Requests:
**A)** From the mailing-list reply about the sv check patch, output the passage between "Re: patch: sv" and "no other difference.", inclusive.
**B)** Pick up the mailing-list reply about the sv check patch at the point where it stops, and keep writing it.

Quoted passage:
↓↓↓
Re: patch: sv check should wait when svrun is not ready from Avery Payne on 2015-02-18 (supervision)

From: Avery Payne <avery.p.payne_at_gmail.com>
Date: Tue, 17 Feb 2015 16:20:03 -0800

On 2/17/2015 11:02 AM, Buck Evan wrote:
> I think there's only three cases here:
>
> 1. Users that would have gotten immediate failure, and no amount of
> spinning would help. These users will see their error delayed by
> $SVWAIT seconds, but no other difference.
> 2. Users that would have gotten immediate failure, but could have
> gotten a success within $SVWAIT seconds. All of these users will of
> course be glad of the change.
> 3. Users that would not have gotten immediate failure. None of these
> users will see the slightest change in behavior.
>
> Do you have a particular scenario in mind when you mention "breaking
> lots of existing installations elsewhere due to a default behavior
> change"? I don't see that there is any case this change would break.

I am not so much thinking of a specific case as I am looking at it from
an integration perspective. I ask that you indulge me for a moment, and
let me diverge from the discussion so I can clarify things.
↑↑↑
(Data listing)
↓↓↓
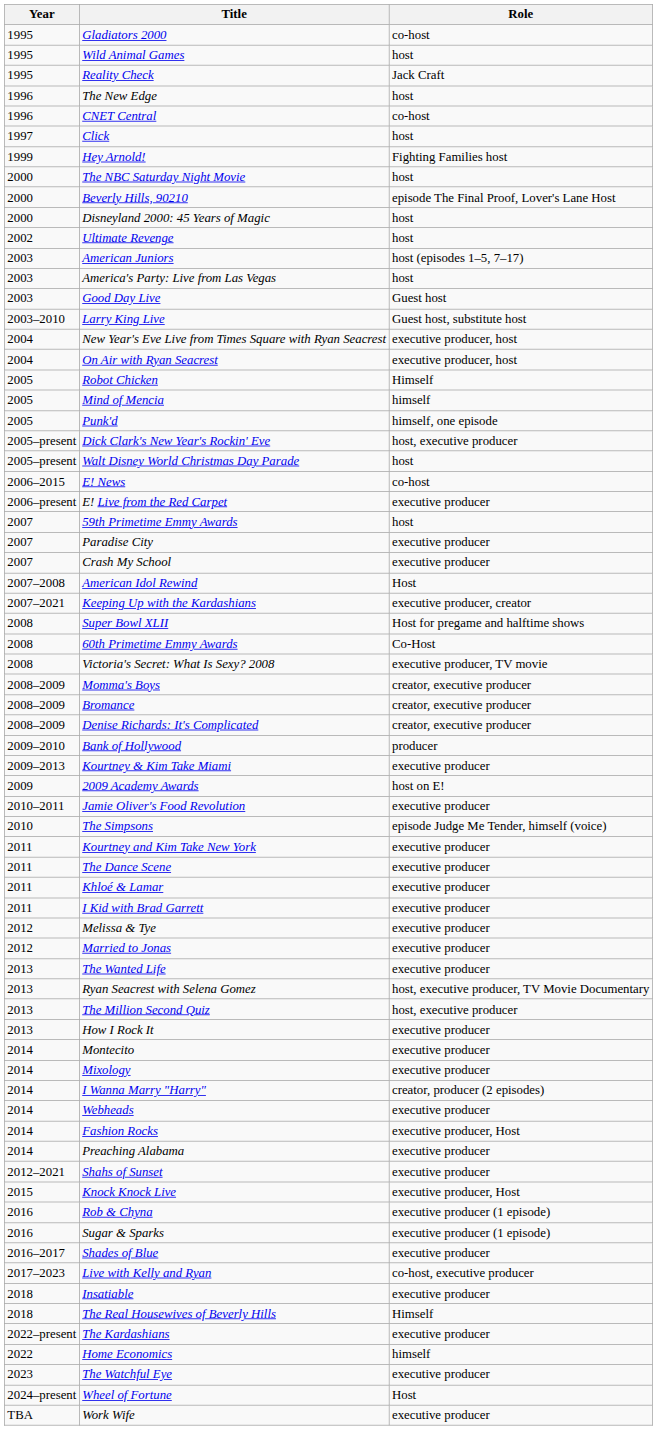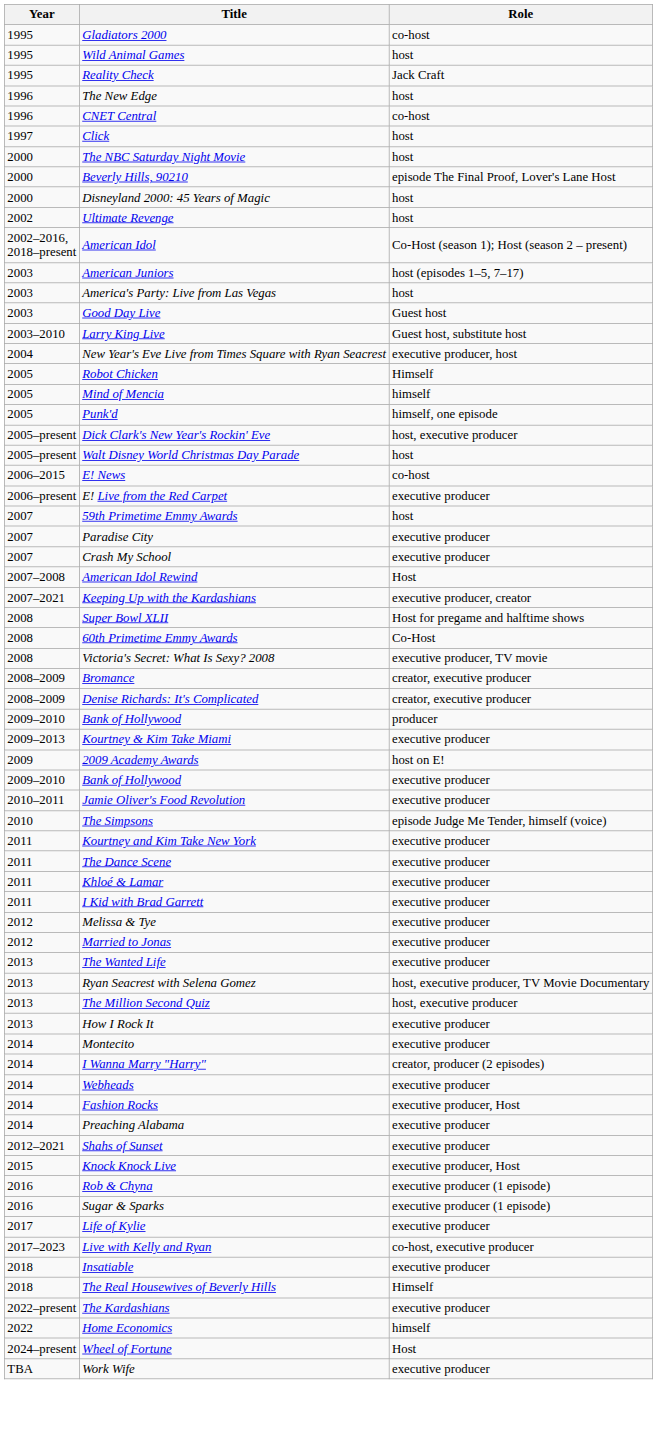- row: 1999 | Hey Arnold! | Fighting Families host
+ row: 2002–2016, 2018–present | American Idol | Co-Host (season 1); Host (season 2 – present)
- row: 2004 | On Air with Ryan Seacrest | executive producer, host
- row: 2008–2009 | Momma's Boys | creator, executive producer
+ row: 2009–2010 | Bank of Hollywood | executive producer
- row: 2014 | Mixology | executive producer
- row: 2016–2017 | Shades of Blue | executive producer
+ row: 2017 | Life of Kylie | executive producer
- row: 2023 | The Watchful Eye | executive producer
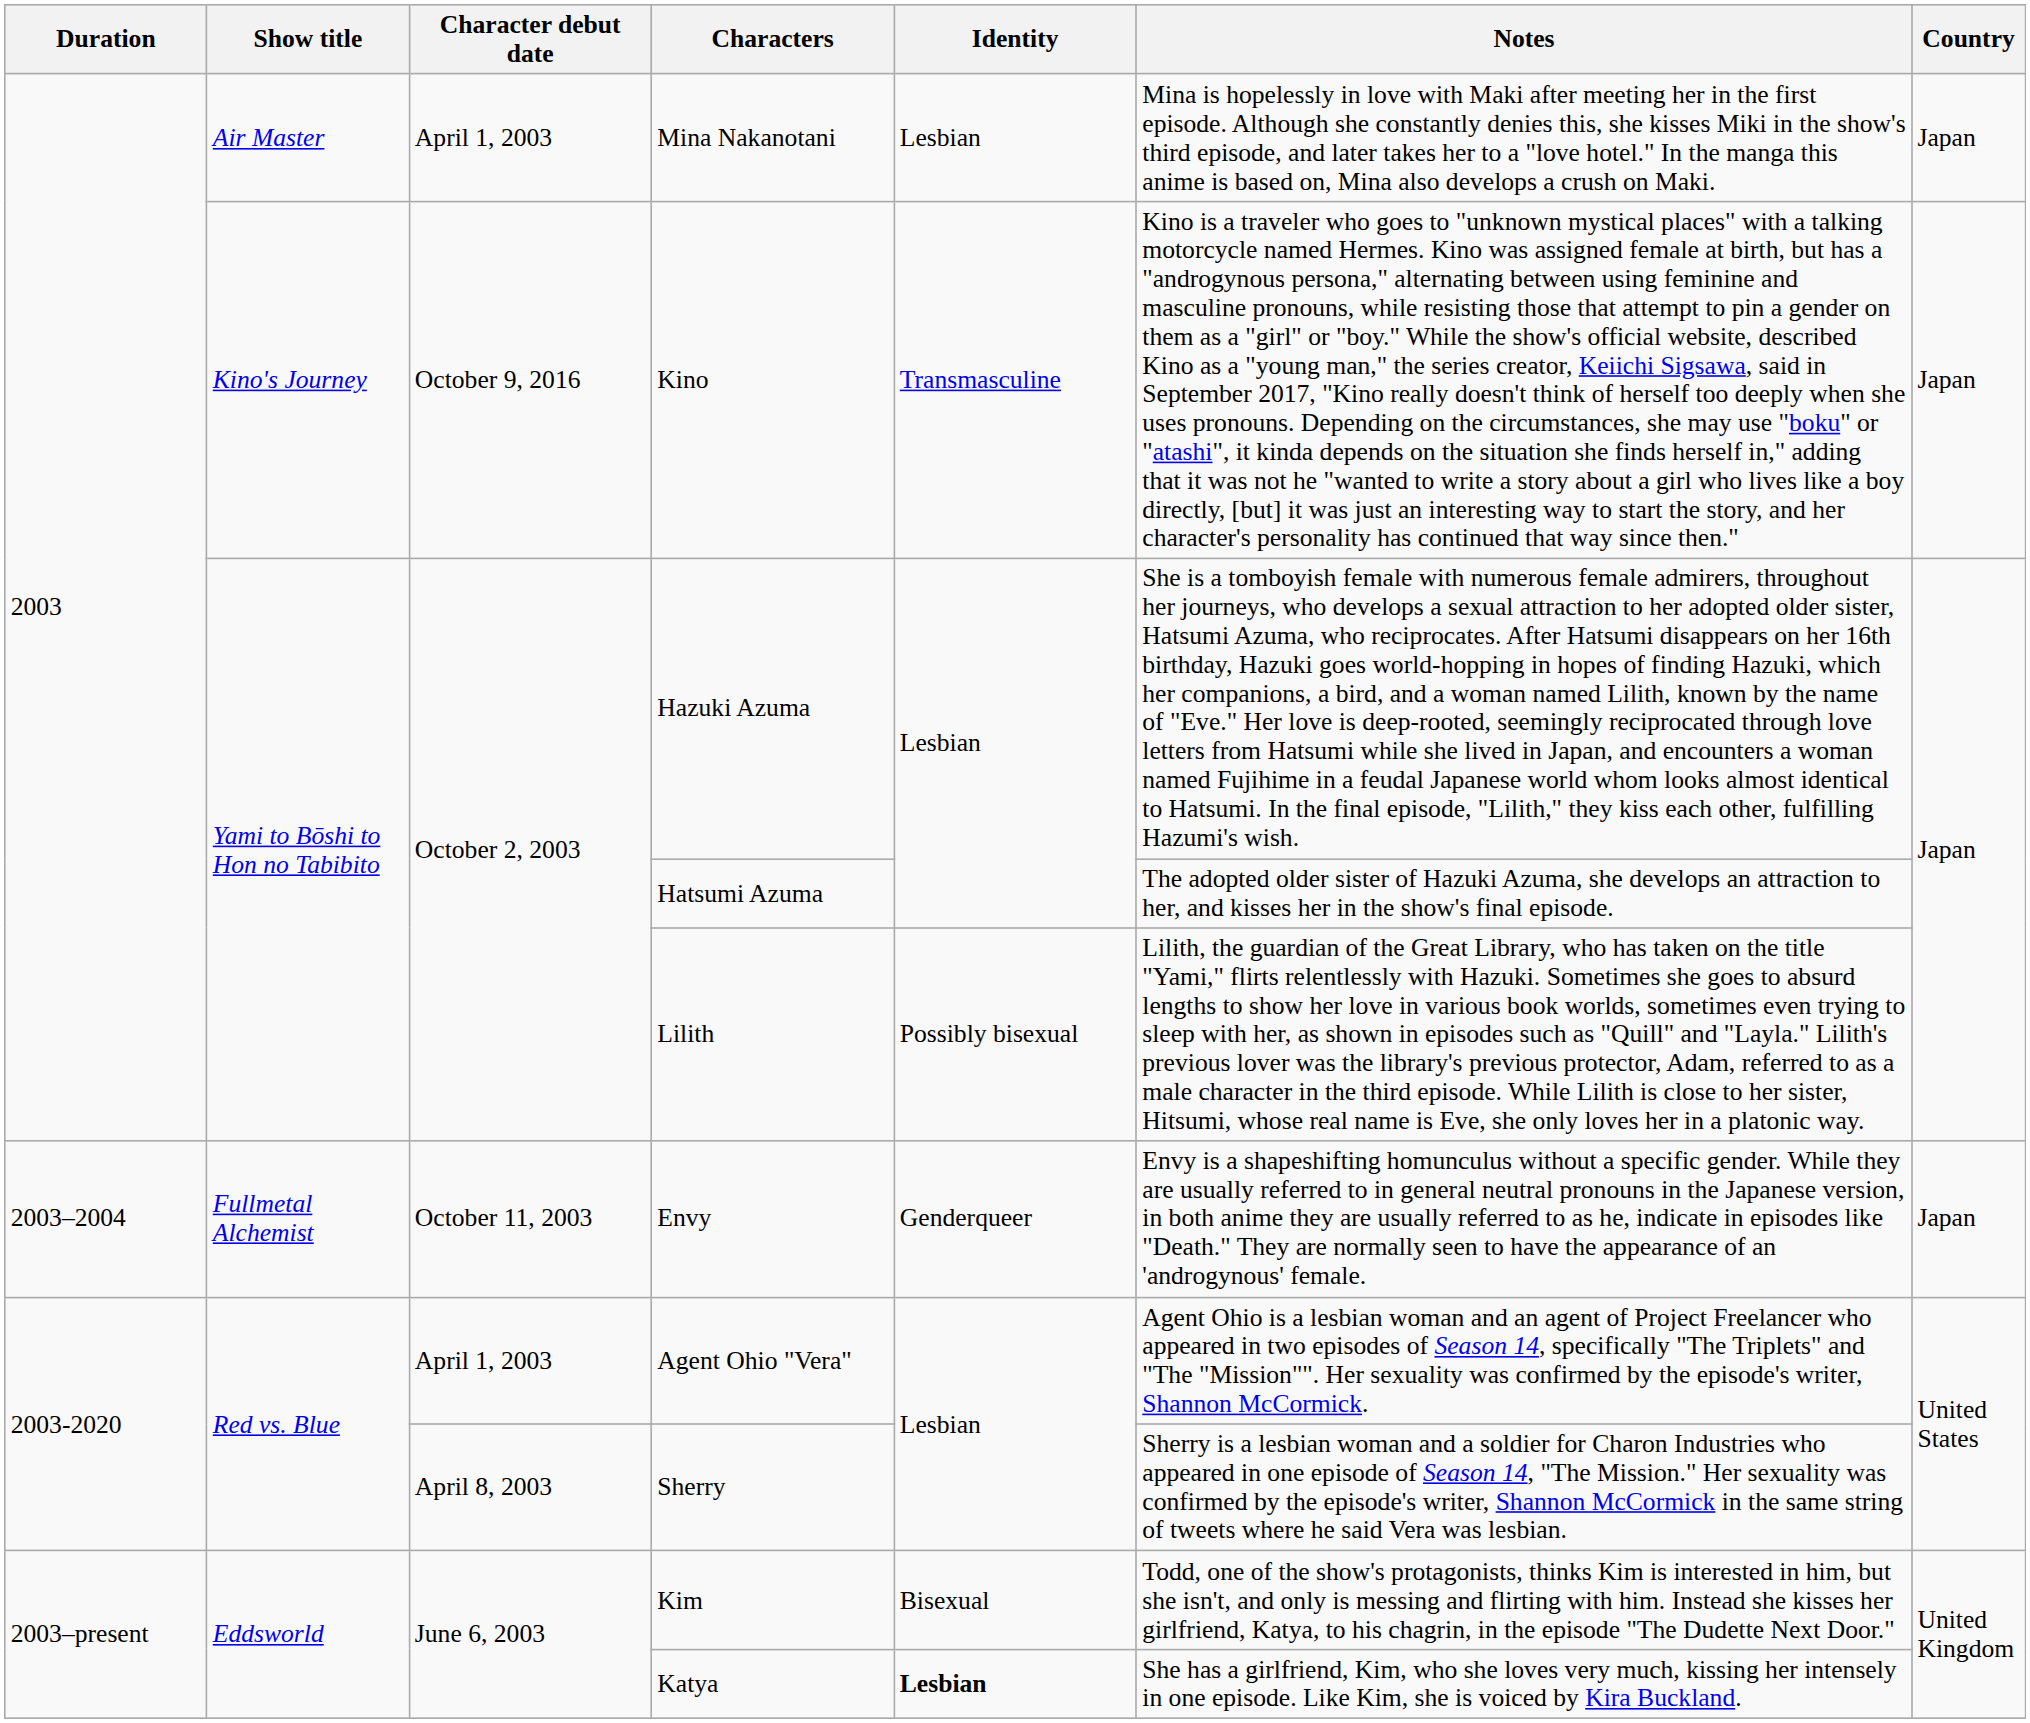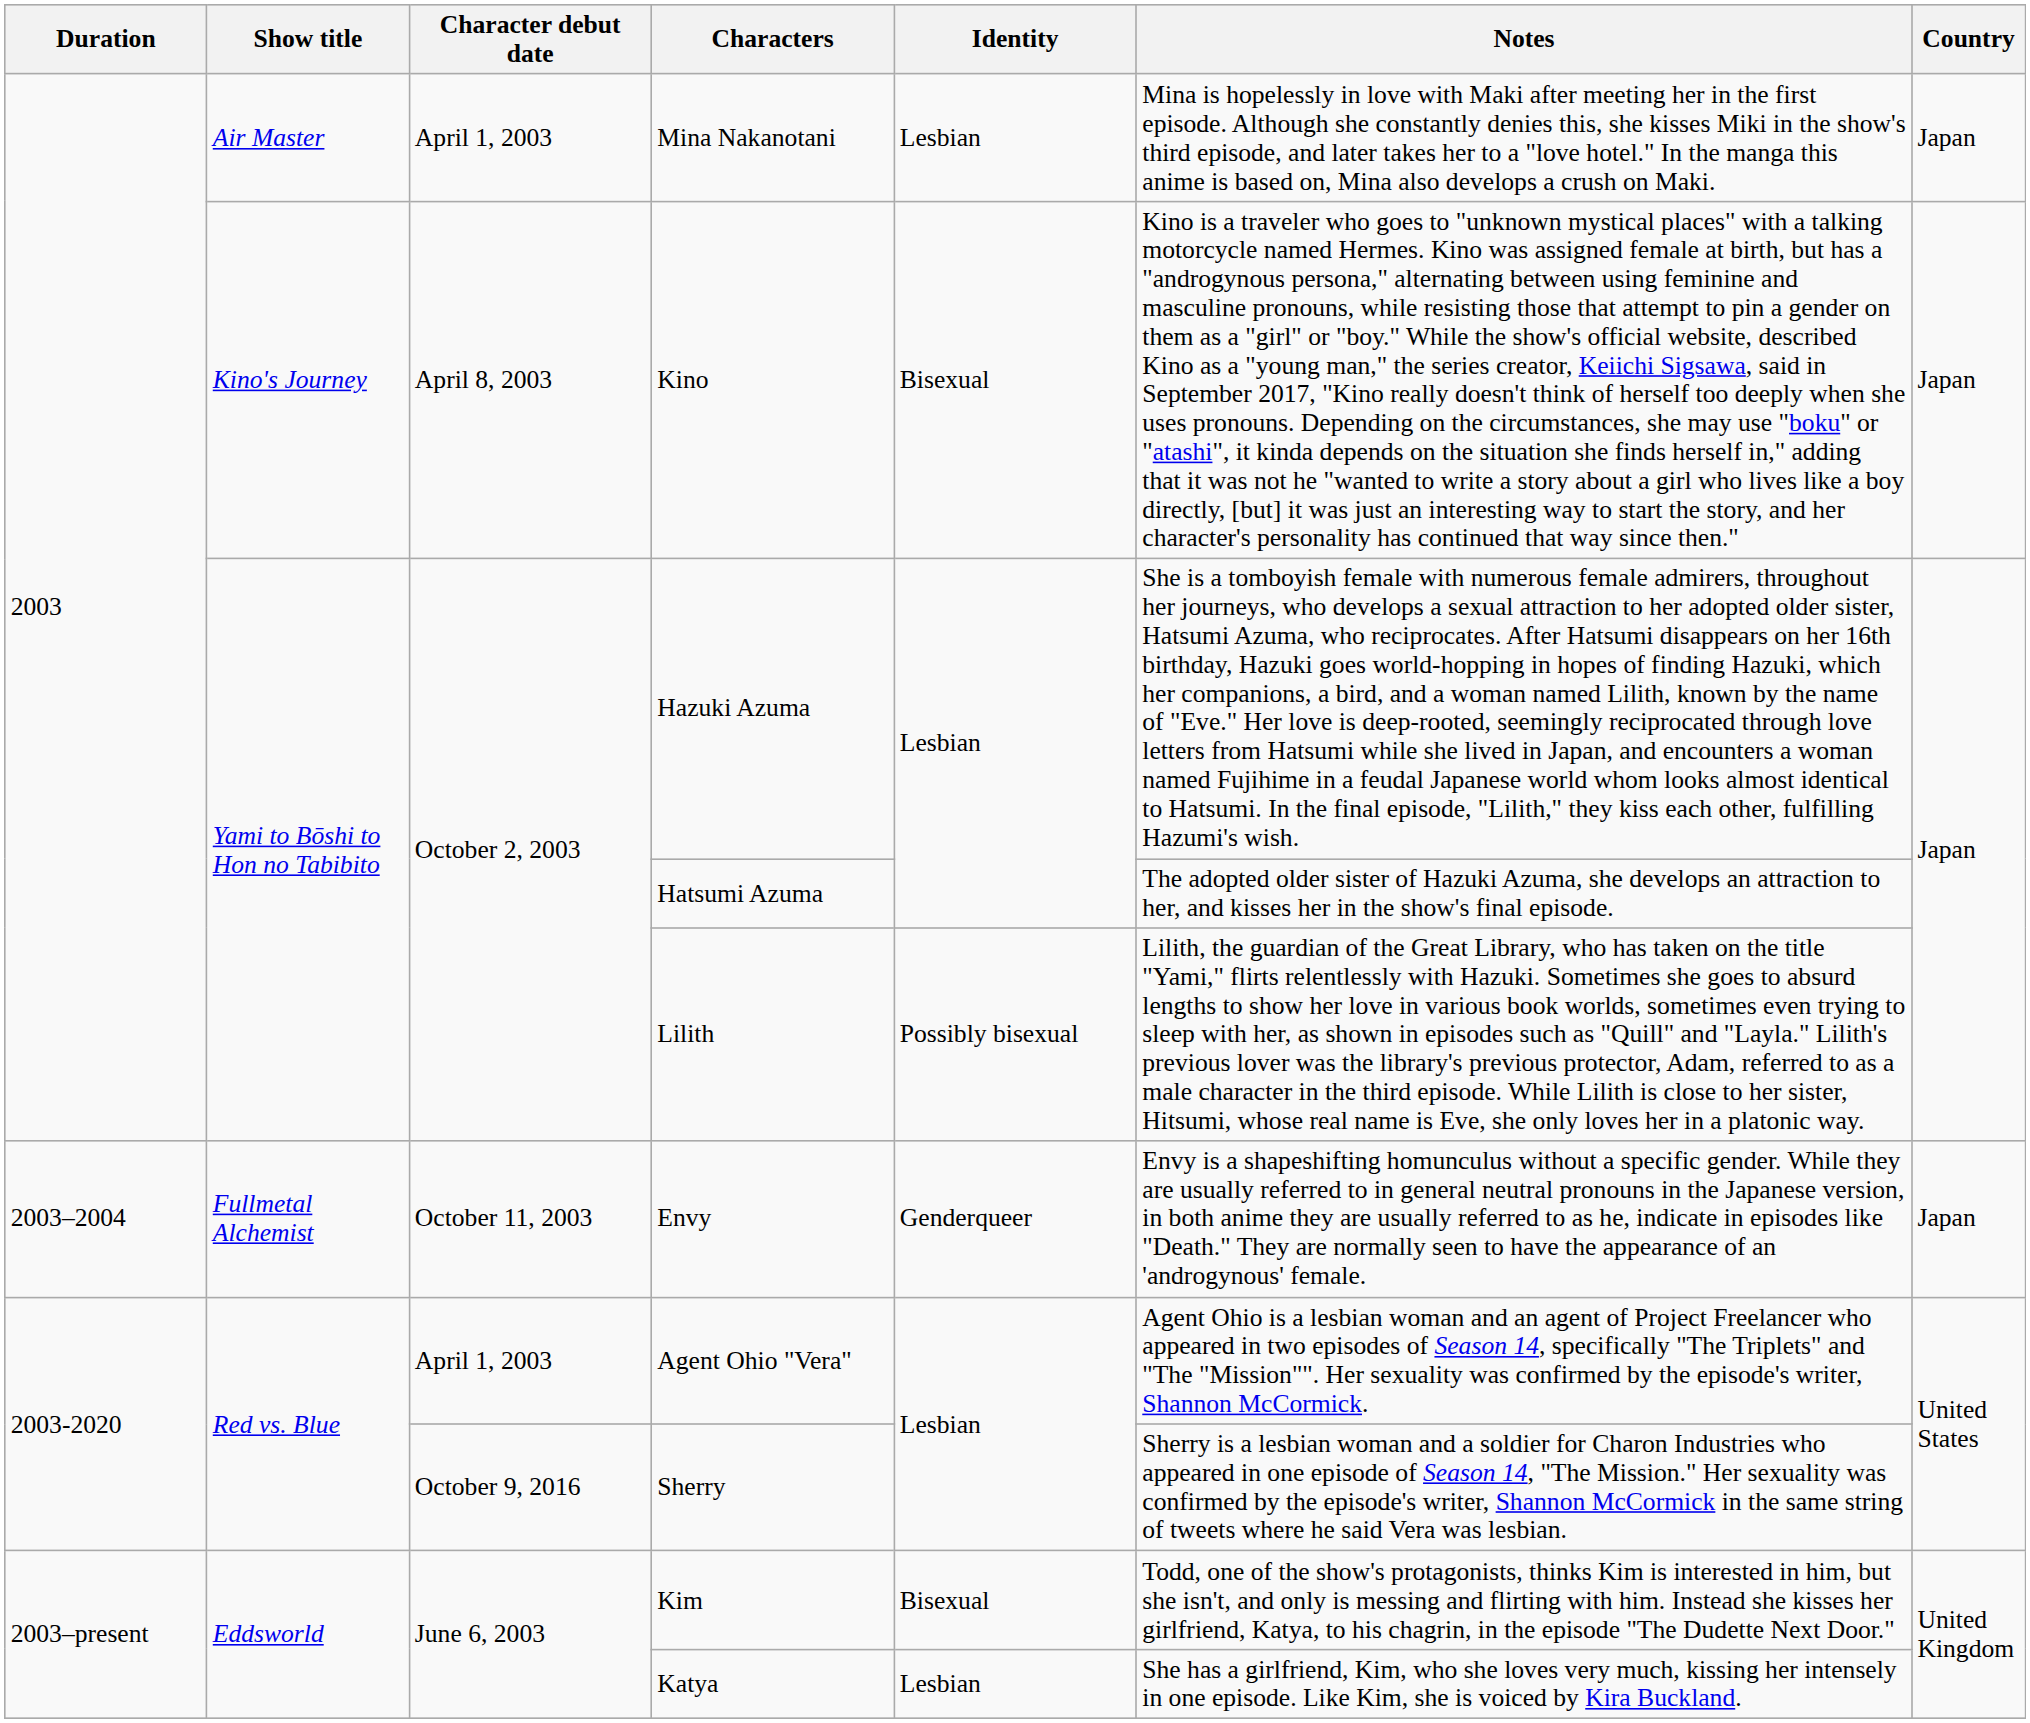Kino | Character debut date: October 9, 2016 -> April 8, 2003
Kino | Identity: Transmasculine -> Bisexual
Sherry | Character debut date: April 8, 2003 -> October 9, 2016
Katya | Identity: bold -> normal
↑↑↑
Answers to the problems:
**A)**
Re: patch: sv check should wait when svrun is not ready from Avery Payne on 2015-02-18 (supervision)

From: Avery Payne <avery.p.payne_at_gmail.com>
Date: Tue, 17 Feb 2015 16:20:03 -0800

On 2/17/2015 11:02 AM, Buck Evan wrote:
> I think there's only three cases here:
>
> 1. Users that would have gotten immediate failure, and no amount of
> spinning would help. These users will see their error delayed by
> $SVWAIT seconds, but no other difference.

**B)**
My background is in maintaining business software. My employer has the
source code to their ERP system and I make large and small modifications
to adapt to changing business needs. During the process of working on
"legacy code" in a "legacy language", I have to be mindful that there
are side-effects to each change; I have to look at it from a viewpoint
of "what is everything else in the system expecting when this code is
called". This means thinking in terms of code-as-API, so that calls
elsewhere don't break. Yes, I am aware of unit tests, etc., but trust
me when I say it's not an option for the environment. So that means
lots and lots of careful testing by hand, and being very mindful of how
things fit together.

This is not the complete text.